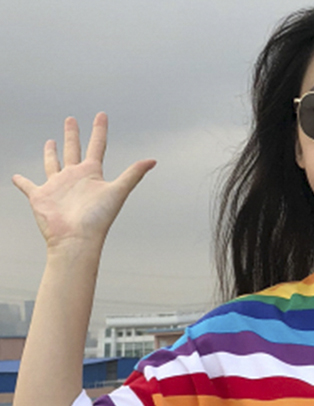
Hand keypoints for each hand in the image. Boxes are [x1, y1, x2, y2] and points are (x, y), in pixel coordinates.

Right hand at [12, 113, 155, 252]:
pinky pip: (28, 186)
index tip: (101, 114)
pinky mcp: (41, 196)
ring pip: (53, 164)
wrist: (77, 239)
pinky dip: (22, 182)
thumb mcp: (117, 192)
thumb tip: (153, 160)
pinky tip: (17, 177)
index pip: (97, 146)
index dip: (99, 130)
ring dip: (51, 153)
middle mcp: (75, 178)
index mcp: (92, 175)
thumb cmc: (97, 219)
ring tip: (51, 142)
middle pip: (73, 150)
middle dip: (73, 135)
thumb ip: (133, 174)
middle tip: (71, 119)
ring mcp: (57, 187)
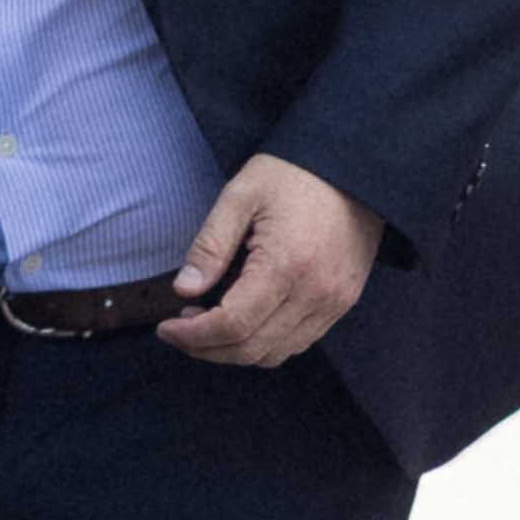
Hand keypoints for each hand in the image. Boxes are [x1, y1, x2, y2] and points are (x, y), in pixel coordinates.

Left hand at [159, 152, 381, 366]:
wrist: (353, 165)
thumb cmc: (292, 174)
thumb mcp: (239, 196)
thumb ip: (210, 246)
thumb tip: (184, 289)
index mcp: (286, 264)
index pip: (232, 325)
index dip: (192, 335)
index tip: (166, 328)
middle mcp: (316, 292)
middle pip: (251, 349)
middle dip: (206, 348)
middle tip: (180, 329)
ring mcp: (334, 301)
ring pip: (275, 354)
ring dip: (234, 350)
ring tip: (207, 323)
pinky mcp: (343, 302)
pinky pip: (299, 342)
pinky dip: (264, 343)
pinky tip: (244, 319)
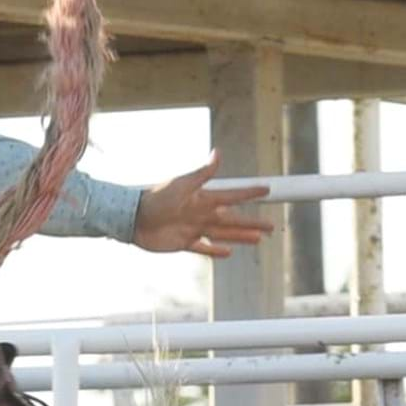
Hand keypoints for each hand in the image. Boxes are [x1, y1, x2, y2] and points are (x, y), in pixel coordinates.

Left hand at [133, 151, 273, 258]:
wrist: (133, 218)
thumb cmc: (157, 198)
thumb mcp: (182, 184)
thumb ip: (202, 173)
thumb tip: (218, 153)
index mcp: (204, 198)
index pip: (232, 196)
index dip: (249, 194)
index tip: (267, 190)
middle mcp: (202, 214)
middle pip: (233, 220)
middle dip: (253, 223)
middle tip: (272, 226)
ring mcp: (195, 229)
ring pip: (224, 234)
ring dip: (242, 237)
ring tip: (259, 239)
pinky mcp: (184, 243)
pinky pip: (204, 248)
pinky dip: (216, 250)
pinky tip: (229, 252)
○ ○ ○ ○
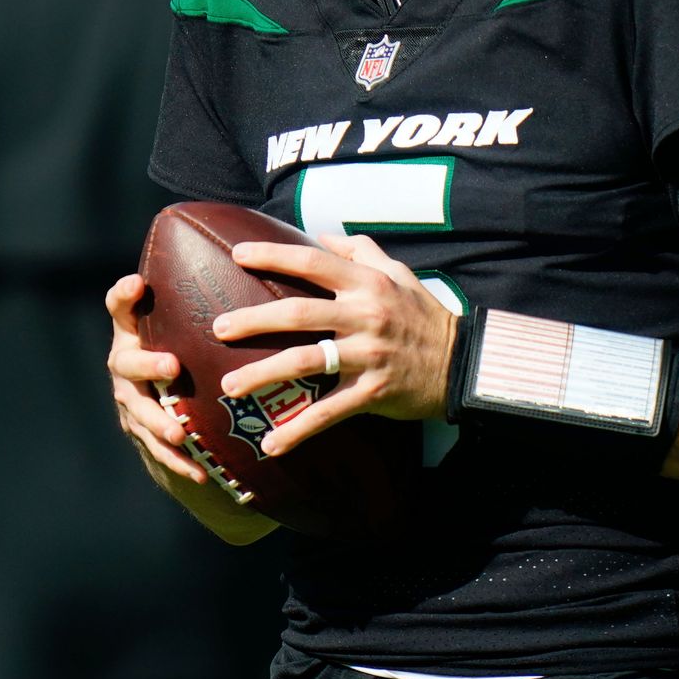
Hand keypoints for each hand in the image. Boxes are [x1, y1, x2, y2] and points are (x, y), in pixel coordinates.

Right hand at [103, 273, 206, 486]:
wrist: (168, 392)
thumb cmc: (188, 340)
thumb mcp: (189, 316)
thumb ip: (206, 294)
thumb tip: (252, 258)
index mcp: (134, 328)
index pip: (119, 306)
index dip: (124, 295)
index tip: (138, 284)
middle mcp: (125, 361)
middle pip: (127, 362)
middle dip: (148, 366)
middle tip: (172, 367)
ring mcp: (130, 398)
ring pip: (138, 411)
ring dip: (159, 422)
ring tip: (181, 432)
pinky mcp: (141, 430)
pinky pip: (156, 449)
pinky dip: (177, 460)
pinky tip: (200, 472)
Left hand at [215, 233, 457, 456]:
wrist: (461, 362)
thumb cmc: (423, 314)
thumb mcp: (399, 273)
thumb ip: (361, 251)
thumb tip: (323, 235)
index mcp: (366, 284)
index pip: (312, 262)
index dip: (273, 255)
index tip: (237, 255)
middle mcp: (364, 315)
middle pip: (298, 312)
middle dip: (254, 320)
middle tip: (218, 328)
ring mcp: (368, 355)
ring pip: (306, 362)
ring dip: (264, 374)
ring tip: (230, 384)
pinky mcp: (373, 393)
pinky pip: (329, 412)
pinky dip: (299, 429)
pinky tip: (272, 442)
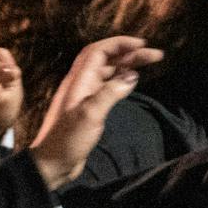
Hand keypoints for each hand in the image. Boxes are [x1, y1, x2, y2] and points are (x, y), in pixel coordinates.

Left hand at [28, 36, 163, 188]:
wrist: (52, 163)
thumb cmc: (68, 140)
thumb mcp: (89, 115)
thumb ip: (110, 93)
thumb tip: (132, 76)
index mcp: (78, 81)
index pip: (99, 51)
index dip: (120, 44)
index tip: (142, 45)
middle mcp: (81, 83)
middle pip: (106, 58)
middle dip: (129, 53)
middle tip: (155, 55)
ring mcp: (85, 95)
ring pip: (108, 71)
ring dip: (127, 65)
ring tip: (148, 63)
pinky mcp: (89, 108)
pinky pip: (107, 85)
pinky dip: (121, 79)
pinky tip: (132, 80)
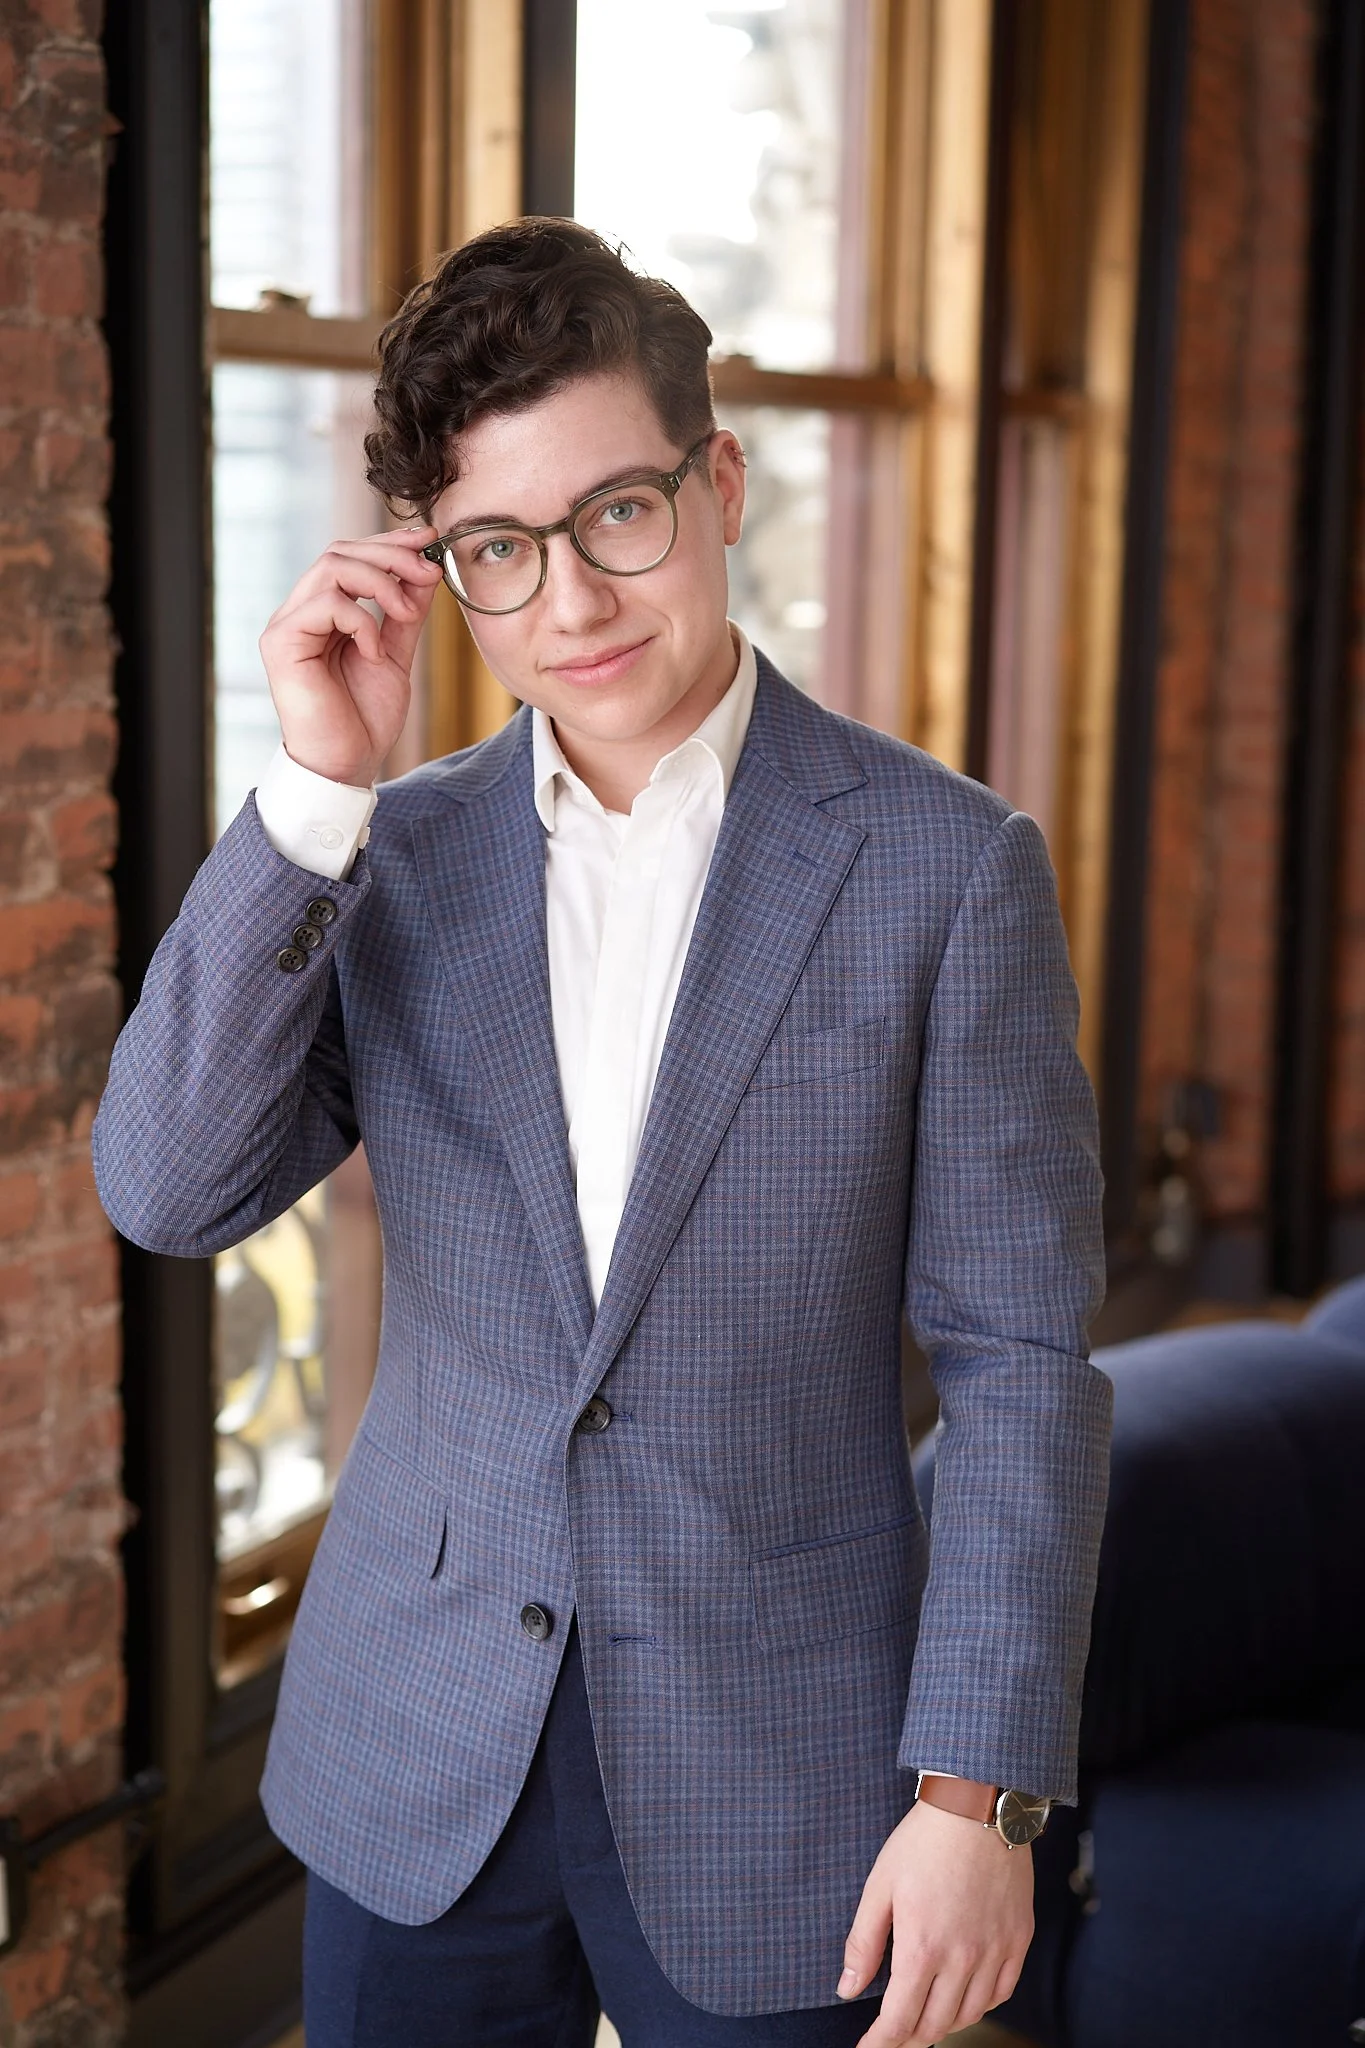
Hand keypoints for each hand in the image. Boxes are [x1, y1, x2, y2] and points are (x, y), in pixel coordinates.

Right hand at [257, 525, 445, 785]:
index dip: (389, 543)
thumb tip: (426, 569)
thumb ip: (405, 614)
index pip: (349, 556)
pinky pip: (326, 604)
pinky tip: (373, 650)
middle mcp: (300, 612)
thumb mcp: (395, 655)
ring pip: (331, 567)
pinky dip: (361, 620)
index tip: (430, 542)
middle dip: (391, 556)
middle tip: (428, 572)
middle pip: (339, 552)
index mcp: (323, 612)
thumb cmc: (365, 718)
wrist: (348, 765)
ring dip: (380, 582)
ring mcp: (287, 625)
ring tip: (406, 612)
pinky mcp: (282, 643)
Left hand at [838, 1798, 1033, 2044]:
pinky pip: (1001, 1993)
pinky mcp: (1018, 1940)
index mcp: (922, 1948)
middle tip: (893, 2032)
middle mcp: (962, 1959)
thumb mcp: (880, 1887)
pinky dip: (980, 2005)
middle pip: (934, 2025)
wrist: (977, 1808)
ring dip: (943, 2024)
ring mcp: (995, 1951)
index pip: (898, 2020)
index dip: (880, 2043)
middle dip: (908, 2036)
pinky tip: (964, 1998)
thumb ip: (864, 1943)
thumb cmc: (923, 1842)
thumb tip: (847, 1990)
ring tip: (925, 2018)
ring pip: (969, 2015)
○ ○ ○ ○
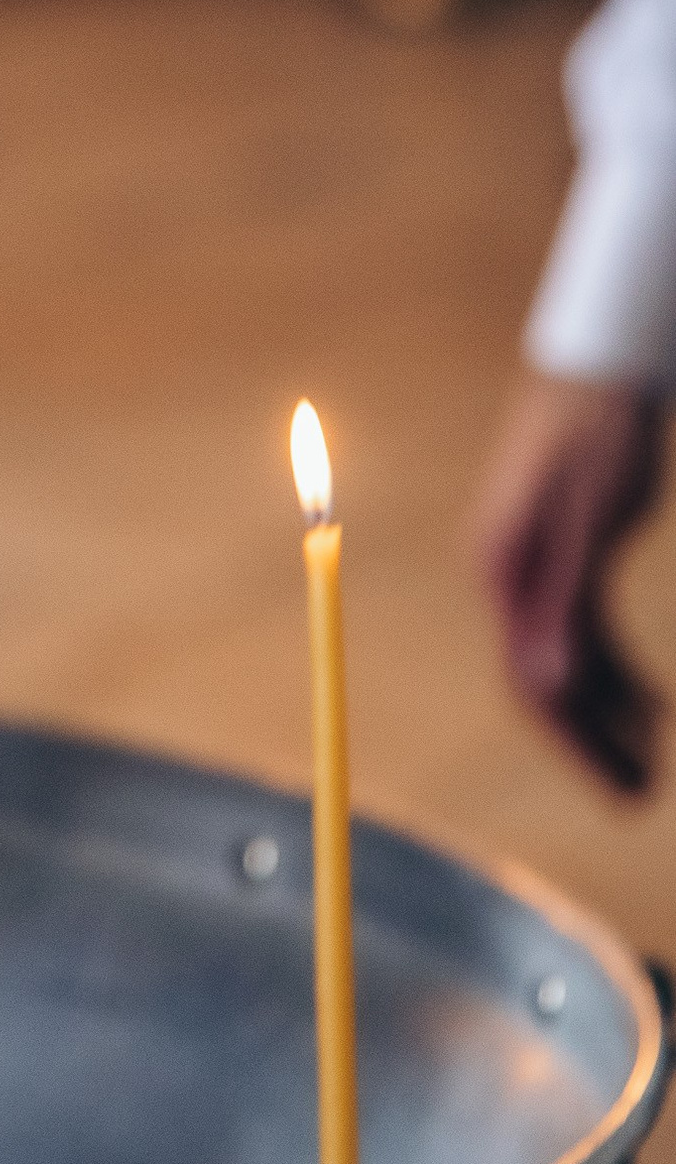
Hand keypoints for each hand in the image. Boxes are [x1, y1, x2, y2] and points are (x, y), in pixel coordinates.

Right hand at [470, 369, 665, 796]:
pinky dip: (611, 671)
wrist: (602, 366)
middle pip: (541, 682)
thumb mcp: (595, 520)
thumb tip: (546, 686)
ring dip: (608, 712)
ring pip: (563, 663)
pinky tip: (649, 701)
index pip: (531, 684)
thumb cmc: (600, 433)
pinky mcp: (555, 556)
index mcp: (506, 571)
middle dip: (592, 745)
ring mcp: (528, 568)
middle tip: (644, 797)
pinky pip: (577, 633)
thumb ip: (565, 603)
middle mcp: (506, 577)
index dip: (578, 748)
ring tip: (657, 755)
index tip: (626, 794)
○ ○ ○ ○
Go to the line in the material above that contains "middle dip: (592, 745)" and copy exactly from there through the line that contains "index tip: (626, 794)", stopping after it.

middle dip: (592, 745)
ring mcp: (528, 568)
middle tip: (644, 797)
pinky pip: (577, 633)
thumb ip: (565, 603)
middle mcp: (506, 577)
index dip: (578, 748)
ring tip: (657, 755)
index tip: (626, 794)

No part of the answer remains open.